---------- TEXTE PROPOSÉ ----------
Les parties ont échangé devant le juge des loyers des mémoires au terme desquels la société bailleresse a de son côté demandé qu'il soit constaté que le bail s'est renouvelé à compter du 1° juillet 2013 pour une durée de douze ans, et subsidiairement de renvoyer la question de la durée du bail renouvelé à l'appréciation du tribunal de grande instance tandis que la société L. Cordier dans son mémoire en réponse complémentaire a demandé qu'il soit constaté qu'en application de l'article L 145-12 du code de commerce, le bail s'est renouvelé pour une durée de neuf ans et en cas de doute que la question soit soumise au tribunal de grande instance.
Le premier juge a retenu qu'il n'y avait pas de débat sur la durée du bail de sorte qu'il a jugé n'y avoir lieu de renvoyer l'affaire sur ce point.
Aucune partie ne fait plaider l'incompétence du premier juge pour statuer sur la question controversée de la durée du bail renouvelé mais c'est à tort que la société Praxa a retenu que la société L. Cordier n'a jamais contesté devant le premier juge que le bail s'était renouvelé pour douze ans.
La société Praxa fait valoir que conformément l'article L 145-12 alinéa 1 du code de
commerce, les parties sont valablement convenues à l'occasion du renouvellement du bail du 1er juillet 2013 que celui-ci interviendrait pour une durée de douze ans au terme des échanges intervenus entre les deux sociétés. En effet, selon elle, le congé donné le 19 novembre 2012 mentionnait expressément une durée de douze ans et l'offre de renouvellement a été acceptée le 7 février 2013 en tous points sauf l'augmentation du loyer.
La société L. Cordier réplique qu'elle n'a pas renoncé à son droit au renouvellement du bail pour une durée de neuf ans en acceptant le principe du renouvellement à défaut d'accord exprès, conformément à ce qui résulte des divers échanges entre les parties, les dispositions de l'article L.145-12 du code de commerce étant d'ordre public.
Le congé avec offre de renouvellement délivré par la société bailleresse le 19 novembre 2012 contient l'indication que le congé est notifié avec offre de renouvellement du bail à compter du 1er juillet 2013 aux clauses et conditions du bail expiré 'et notamment pour une durée de douze ans'.
---------- DONNÉES BRUTES ----------
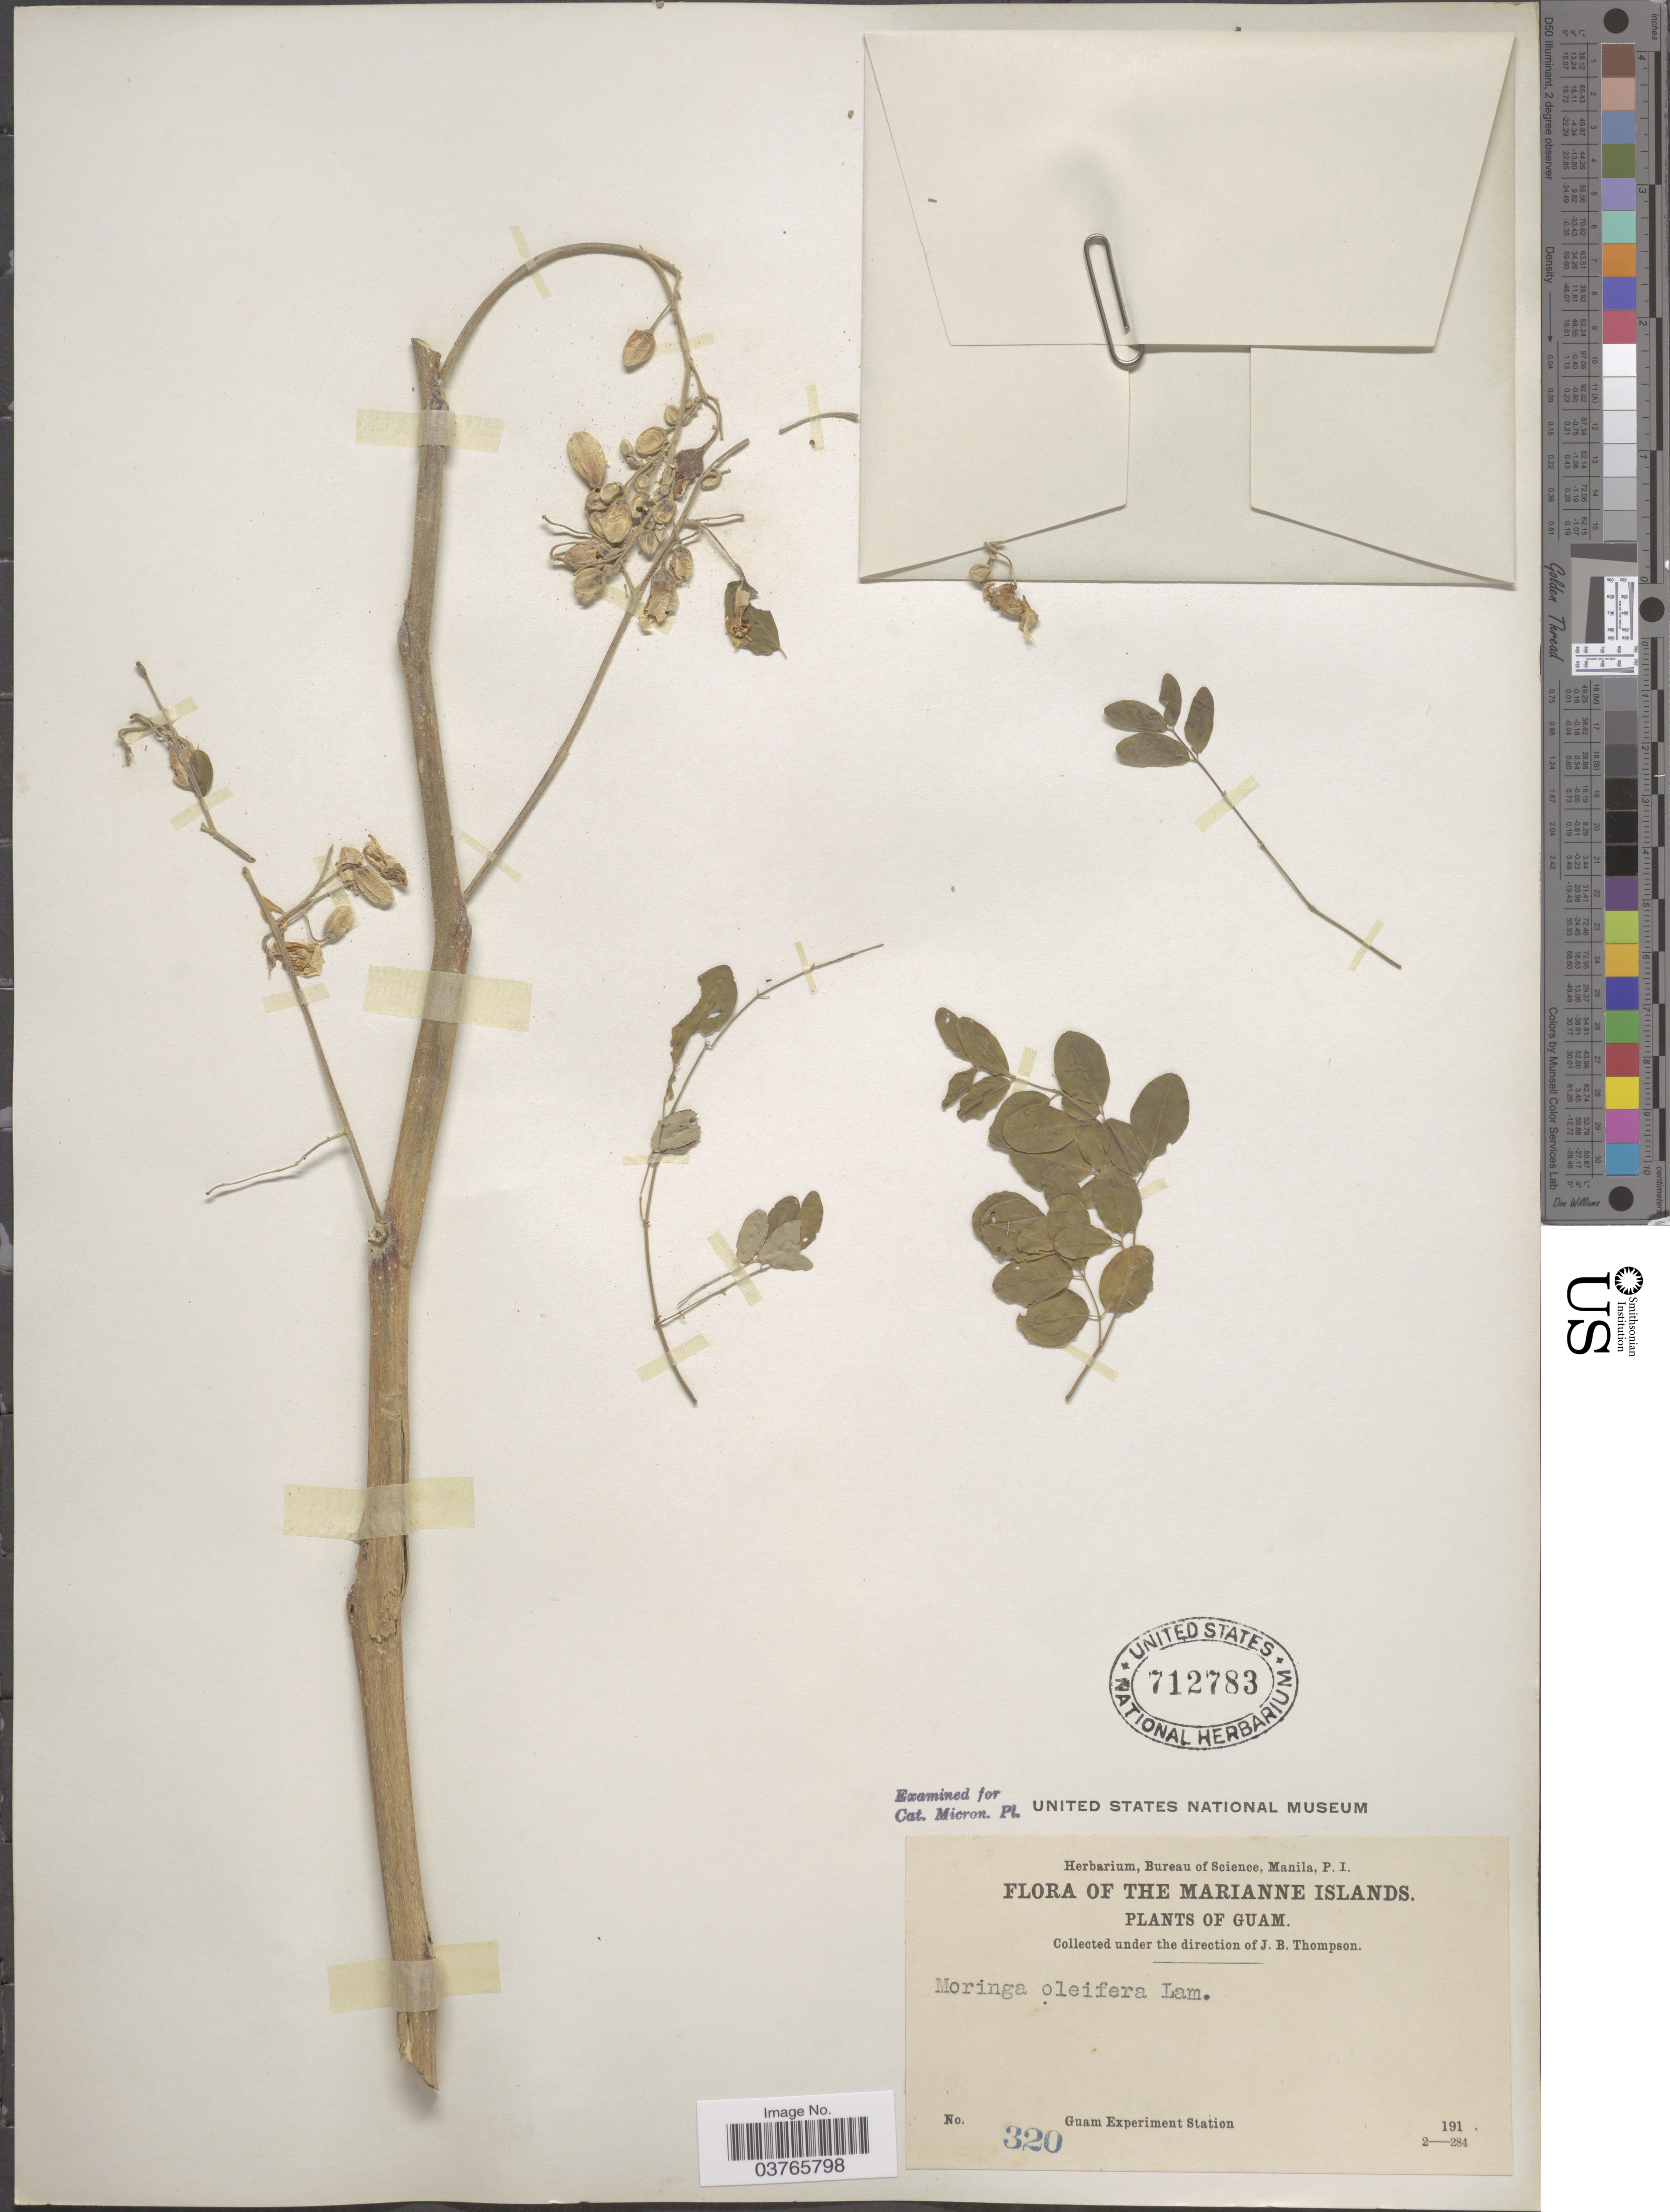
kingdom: Plantae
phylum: Tracheophyta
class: Magnoliopsida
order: Brassicales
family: Moringaceae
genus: Moringa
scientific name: Moringa oleifera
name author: Lam.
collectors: Guam Exp. Sta.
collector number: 320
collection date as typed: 191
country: Guam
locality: The Marianne Islands.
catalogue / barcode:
----------
■ **CONSIGNE**
Poursuivez l'extrait sur le litige relatif à la durée du bail renouvelé en enchaînant après sa dernière phrase.

■ **RÉPONSE**
La société Praxa y a rappelé que le déplafonnement se trouvait acquis en raison de la durée contractuelle du bail venant à expiration, et qu'elle entendait voir porter le loyer du bail renouvelé à la somme annuelle de 120 000€ hors charges et hors taxes.
La société L. Cordier faisait connaître sa réponse le 7 février 2013 en ces termes : 'vous nous faites une offre de renouvellement du bail dans les mêmes conditions que le bail mis avec un changement de loyer à 120 000 euros hors charges ce qui revient à tripler le loyer actuel. Nous acceptons le renouvellement du bail mais refusons la considérable augmentation du loyer incompatible avec une bonne exploitation dans un contexte des plus difficiles' avant de proposer un nouveau loyer au prix de 50 000€ par an représentant selon elle une augmentation de plus de 18%.
L'article L 145-12 du code de commerce prévoit que la durée du bail renouvelé est de neuf ans sauf accord des parties pour une durée plus longue.
Si la bailleresse a clairement exprimé dans le congé qu'elle a délivré son intention de voir le bail se renouveler pour une nouvelle durée de douze ans, le fait pour la locataire d'avoir pris acte dans son propre courrier que l'offre de renouvellement du bail était 'aux mêmes conditions' mais avec un changement de loyer et d'avoir répondu : ' Nous acceptons votre offre de renouvellement du bail mais refusons l'augmentation de loyer', sans faire la moindre allusion expresse dans ce courrier à la durée du nouveau bail ne saurait valoir acceptation d'un bail renouvelé pour une durée de douze ans.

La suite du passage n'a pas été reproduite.